The Vet took all of this info and palpated and prodded my mare before simply stating that the "hunters bump" I had been seeing develop was actually that and more - inflammation and swelling. And upon palpation, Annie reacted immediately and quite angrily, which was to be expected. The Vet told me that it could be from the saddle fit, or it could also be from the fact her topline is very weak (which is apparently a super common thing in young horses) - she opted to put her money on the latter. She also commented on Annie's very weak/small loin area and said that this could attribute to the lack of topline. Interestingly enough, she also stated she thought part of this "problem" was also "Teenager Syndrome" - which of course, is impossible to diagnose, but important to note.
|Post lunging, you can see the bump pretty clearly here|
With Annie's topline, there are two "open" pockets where muscle has yet to develop. The fact she hasn't developed anything isn't necessarily to do with my riding. It can stem from multiple things - nutrition, the horse's conformation, activity level, age, etc.Some horses have weak toplines their entire life due to their physical attributes. In Annie's case, the Vet thinks bumping up her alfalfa intake (from 3lbs per day to 5-6lbs) and adding a muscle building supplement will help in expanding these muscles and help them become more prominent in her back.
|Those photo shows those "hollow spots" really well.|
The Vet went on to explain more of the mechanics of the horse and how we as a rider may "misalign" them just from our riding. She explained it is important to keep riding Annie and stretching her out and getting those muscles to bulk up, especially while she is on the supplement. (She told me that it's like putting a body-builder on supplements - you have to work those muscles to make them grow). I told her I would do my best, but with the impeding winter and lack of light, I might just have to abandon riding regularly until next year. The Vet understood this and said if I can lunge her a few times a week over poles, it would help and that regardless, the product will help her build muscle although it may be slower if I am unable to exercise her regularly.
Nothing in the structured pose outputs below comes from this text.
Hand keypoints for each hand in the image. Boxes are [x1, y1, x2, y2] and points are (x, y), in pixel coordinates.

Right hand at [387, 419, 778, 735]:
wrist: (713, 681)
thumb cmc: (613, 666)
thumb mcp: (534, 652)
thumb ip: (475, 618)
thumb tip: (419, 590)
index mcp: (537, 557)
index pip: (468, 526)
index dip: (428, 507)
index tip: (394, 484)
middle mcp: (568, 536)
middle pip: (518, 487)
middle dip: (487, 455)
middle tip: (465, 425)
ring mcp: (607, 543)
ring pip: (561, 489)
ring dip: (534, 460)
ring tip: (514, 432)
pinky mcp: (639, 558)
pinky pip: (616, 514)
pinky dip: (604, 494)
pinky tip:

|The granules are super neat.|
The granules are sugar/molasses coated for palatability and inside is a form of algae which somehow hosts the amino acids. Don't ask me how it works because I haven't a clue.
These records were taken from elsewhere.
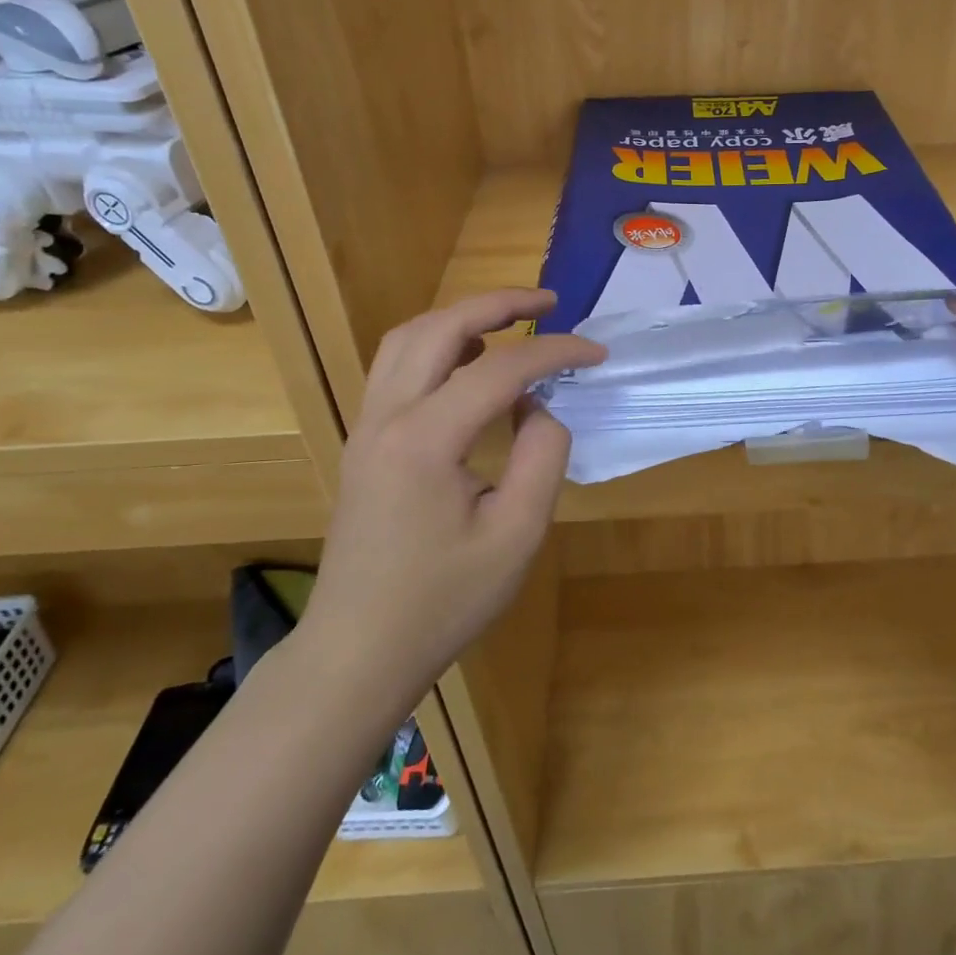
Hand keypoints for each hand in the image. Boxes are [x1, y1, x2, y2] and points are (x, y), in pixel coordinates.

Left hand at [299, 289, 604, 686]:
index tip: (597, 353)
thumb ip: (542, 456)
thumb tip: (540, 406)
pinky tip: (469, 365)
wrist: (358, 650)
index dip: (555, 351)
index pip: (500, 369)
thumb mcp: (518, 534)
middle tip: (549, 304)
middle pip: (439, 328)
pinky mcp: (364, 441)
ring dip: (460, 318)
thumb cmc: (444, 601)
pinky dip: (436, 345)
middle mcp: (386, 417)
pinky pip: (396, 367)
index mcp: (425, 440)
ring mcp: (366, 426)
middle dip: (498, 304)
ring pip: (407, 339)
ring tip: (510, 324)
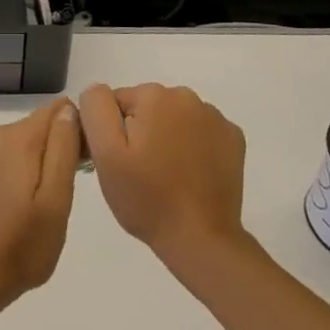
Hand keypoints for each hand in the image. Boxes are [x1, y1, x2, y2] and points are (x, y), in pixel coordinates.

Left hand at [0, 98, 81, 311]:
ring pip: (22, 145)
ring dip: (39, 164)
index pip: (59, 110)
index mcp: (19, 138)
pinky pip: (4, 161)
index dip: (78, 131)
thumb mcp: (56, 200)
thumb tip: (69, 109)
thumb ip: (63, 149)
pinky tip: (19, 209)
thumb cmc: (21, 245)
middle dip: (58, 148)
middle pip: (40, 126)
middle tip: (66, 193)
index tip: (84, 165)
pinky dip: (18, 175)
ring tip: (44, 206)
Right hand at [78, 83, 246, 267]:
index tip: (119, 162)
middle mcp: (186, 95)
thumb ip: (96, 109)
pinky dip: (194, 146)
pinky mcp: (233, 137)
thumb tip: (98, 90)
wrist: (201, 239)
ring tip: (166, 176)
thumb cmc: (148, 198)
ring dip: (166, 137)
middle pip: (147, 107)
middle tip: (140, 172)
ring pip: (174, 118)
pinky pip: (201, 131)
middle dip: (140, 132)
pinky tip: (191, 174)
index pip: (116, 102)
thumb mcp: (106, 154)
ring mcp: (214, 116)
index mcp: (153, 95)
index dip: (113, 132)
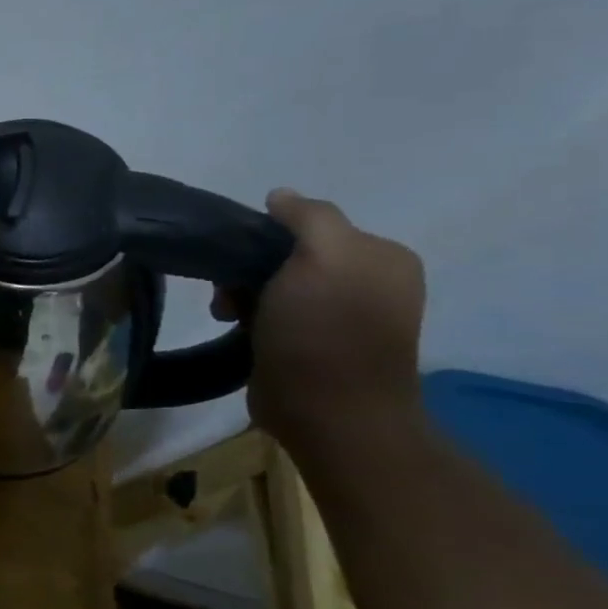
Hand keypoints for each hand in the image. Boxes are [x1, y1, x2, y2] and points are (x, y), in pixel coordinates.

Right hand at [215, 189, 425, 451]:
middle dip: (248, 267)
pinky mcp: (310, 345)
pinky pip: (269, 314)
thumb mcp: (324, 256)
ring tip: (226, 314)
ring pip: (272, 284)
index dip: (267, 234)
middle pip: (287, 254)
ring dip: (240, 294)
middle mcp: (366, 282)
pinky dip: (246, 317)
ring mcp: (338, 317)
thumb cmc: (325, 330)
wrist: (328, 412)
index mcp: (381, 256)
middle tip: (227, 292)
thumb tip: (280, 196)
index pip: (311, 224)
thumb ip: (308, 217)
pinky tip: (236, 329)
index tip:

I hesitated to post this blog entry without some kind of "before and after" shot, so I managed to get one from a few days ago for comparisons sake.
|Just shy of two weeks.|
* Her topline is so much more even, the "hunters bump" is less inflamed than
the original pictures and it has "evened out". Her withers are less prominent*
|Another shot - you can see how much wider|
her back surface is becoming.
I feel pretty confident with the diagnosis - I was sent home with a tub of the muscle supplements and previcox for the swelling - and have only been able to really lunge Annie since we've been back. She has been pretty good on the line and I've introduced some 2x4 poles (because I don't have trot poles #redneck) and have been able to hack her out once. The weather is terrible and the ground is saturated from a freak rainstorm we had, so we won't be able to do anything too crazy for the next week or so.
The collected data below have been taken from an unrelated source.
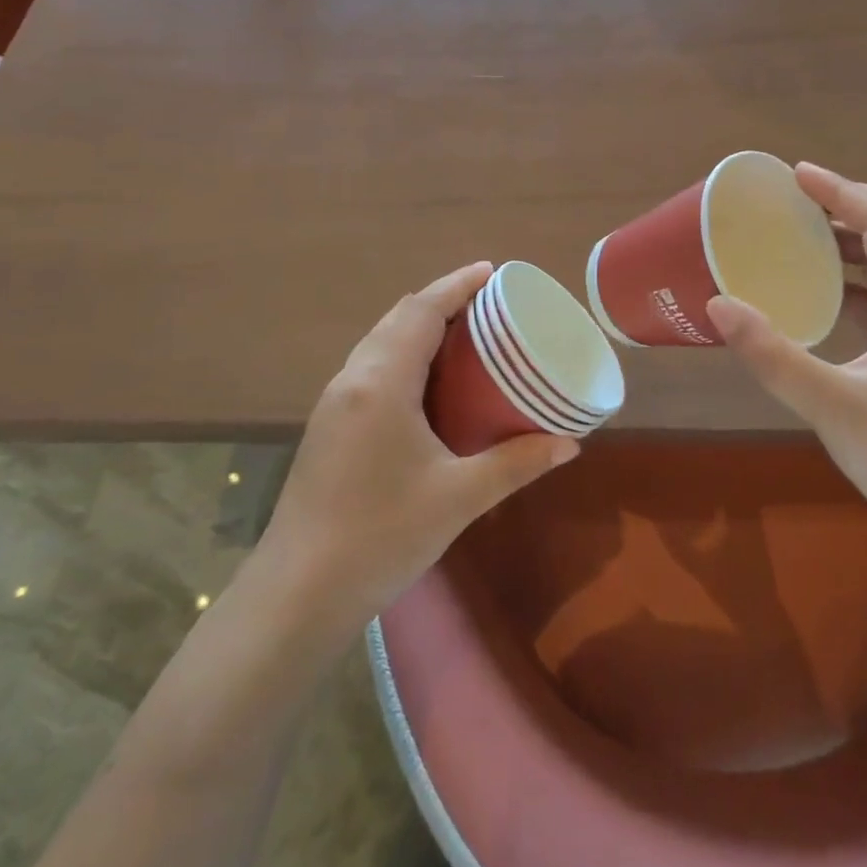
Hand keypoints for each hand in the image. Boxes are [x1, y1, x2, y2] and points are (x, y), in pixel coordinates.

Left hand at [251, 262, 578, 634]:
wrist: (296, 594)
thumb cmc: (381, 537)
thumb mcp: (458, 498)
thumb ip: (516, 463)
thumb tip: (569, 444)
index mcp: (382, 382)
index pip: (422, 310)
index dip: (457, 284)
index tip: (492, 271)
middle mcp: (353, 378)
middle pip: (399, 317)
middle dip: (441, 300)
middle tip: (488, 304)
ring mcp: (334, 402)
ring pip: (380, 340)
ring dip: (419, 326)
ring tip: (463, 334)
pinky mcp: (328, 426)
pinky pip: (371, 365)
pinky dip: (402, 352)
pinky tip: (426, 382)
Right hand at [706, 164, 866, 554]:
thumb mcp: (829, 404)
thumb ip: (770, 352)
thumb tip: (718, 303)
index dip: (842, 192)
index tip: (796, 175)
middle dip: (854, 203)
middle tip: (801, 195)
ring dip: (861, 237)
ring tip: (808, 231)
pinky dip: (865, 274)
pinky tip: (828, 290)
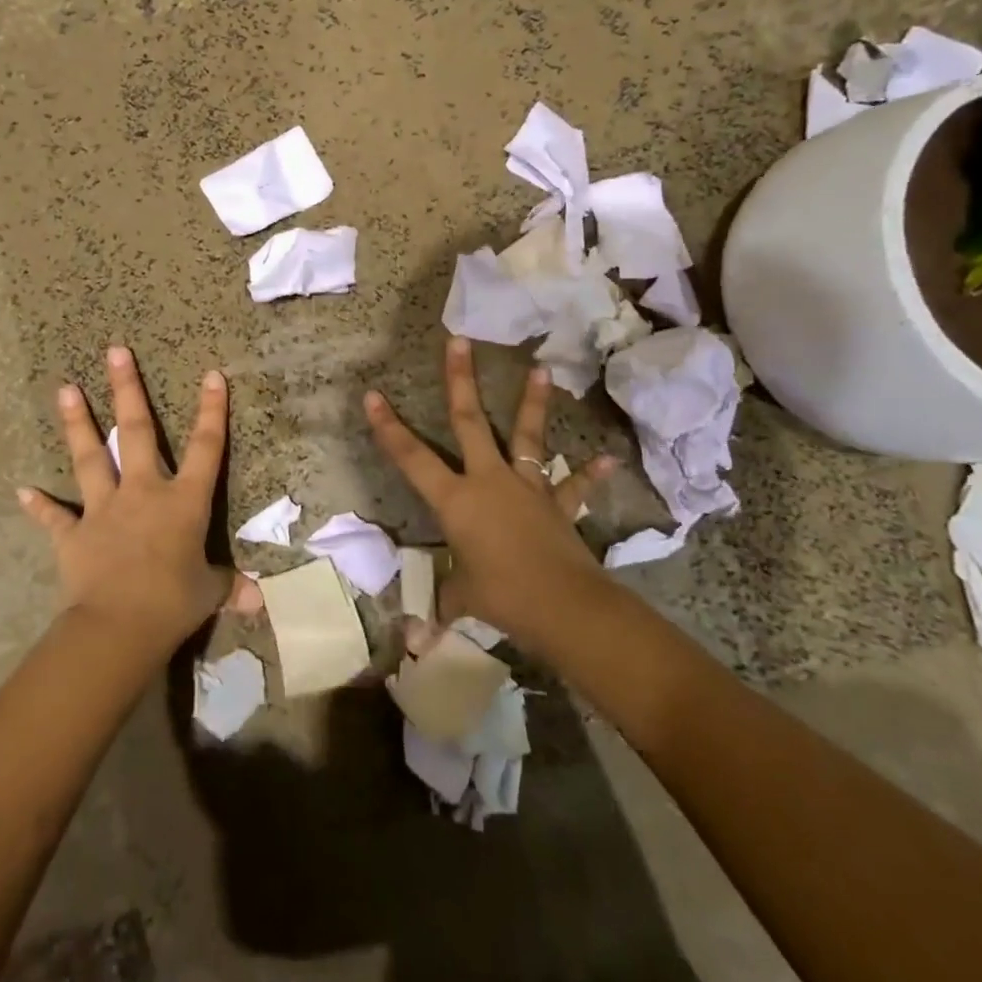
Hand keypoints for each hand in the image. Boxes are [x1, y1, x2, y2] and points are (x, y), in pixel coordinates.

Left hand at [19, 346, 246, 652]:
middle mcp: (143, 492)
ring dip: (77, 423)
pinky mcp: (74, 535)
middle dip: (127, 389)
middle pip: (136, 431)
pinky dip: (40, 505)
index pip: (206, 447)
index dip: (211, 410)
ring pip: (90, 457)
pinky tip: (22, 491)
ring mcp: (104, 510)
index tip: (211, 374)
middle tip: (116, 351)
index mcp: (183, 502)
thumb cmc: (173, 603)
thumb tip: (258, 600)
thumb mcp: (209, 592)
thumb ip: (229, 586)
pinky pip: (55, 516)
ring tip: (66, 388)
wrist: (117, 627)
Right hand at [365, 337, 614, 643]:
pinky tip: (607, 459)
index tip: (373, 395)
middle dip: (460, 380)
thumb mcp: (462, 600)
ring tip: (543, 368)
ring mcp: (527, 487)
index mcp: (456, 500)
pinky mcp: (557, 504)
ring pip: (526, 437)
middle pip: (470, 422)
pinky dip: (589, 474)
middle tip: (459, 340)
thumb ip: (440, 608)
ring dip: (533, 403)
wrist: (564, 606)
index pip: (412, 458)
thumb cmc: (502, 598)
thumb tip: (417, 641)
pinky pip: (574, 486)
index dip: (389, 428)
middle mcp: (489, 481)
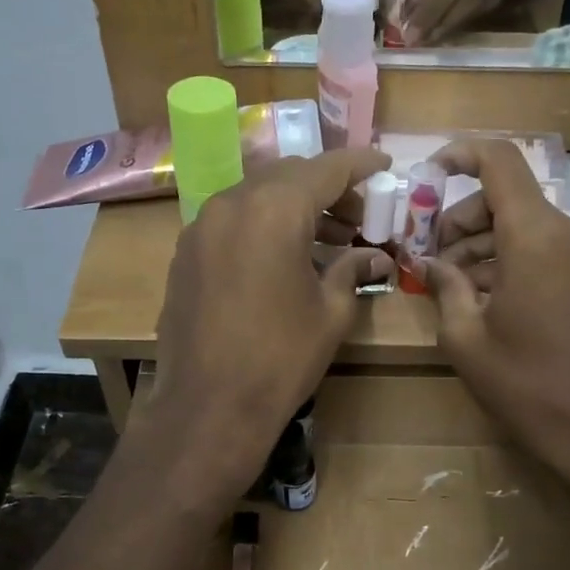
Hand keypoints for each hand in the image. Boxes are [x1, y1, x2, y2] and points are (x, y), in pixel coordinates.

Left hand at [139, 148, 391, 502]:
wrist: (208, 405)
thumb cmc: (281, 358)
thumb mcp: (331, 313)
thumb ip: (353, 270)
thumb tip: (376, 257)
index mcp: (276, 209)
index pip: (327, 168)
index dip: (360, 165)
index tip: (384, 166)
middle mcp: (233, 202)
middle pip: (288, 176)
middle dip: (327, 188)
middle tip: (359, 217)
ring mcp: (202, 226)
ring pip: (257, 196)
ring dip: (293, 207)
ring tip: (327, 241)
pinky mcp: (186, 252)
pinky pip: (232, 221)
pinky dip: (262, 225)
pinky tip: (282, 259)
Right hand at [422, 140, 569, 488]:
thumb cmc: (523, 383)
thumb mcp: (464, 337)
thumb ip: (444, 286)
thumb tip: (429, 263)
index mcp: (535, 237)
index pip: (500, 161)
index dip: (460, 155)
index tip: (428, 175)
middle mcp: (569, 233)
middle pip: (509, 197)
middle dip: (463, 218)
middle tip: (431, 258)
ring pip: (527, 225)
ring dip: (486, 243)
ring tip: (453, 285)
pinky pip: (548, 250)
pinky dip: (513, 259)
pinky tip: (488, 298)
In the meantime, she is just moseying around the pasture and has a chiropractic appointment for the end of the month to see if it will aid in "speeding up" the healing time for her spine. I do feel kind of bad that I continued to push her, or that I didn't really consider her lack of topline as a huge issue. I mean, the Vet did state that it wasn't really anything I did (except maybe put a bad saddle on her) that caused the issue. I guess it's a pretty common thing in young horses and "growing pains" are just a part of the equation.
We've had to take a break from lunging due to the saturated ground
from all the flooding we had last week. Ick.
Now before I cry again, who else has a young horse that has been slow to develop physically? What did you do to see an improvement?
What did you do for your horse that lacked a topline? What supplements did you use (if any)? Did you notice a difference? What age do you truly believe your horse was filled out/finished growing?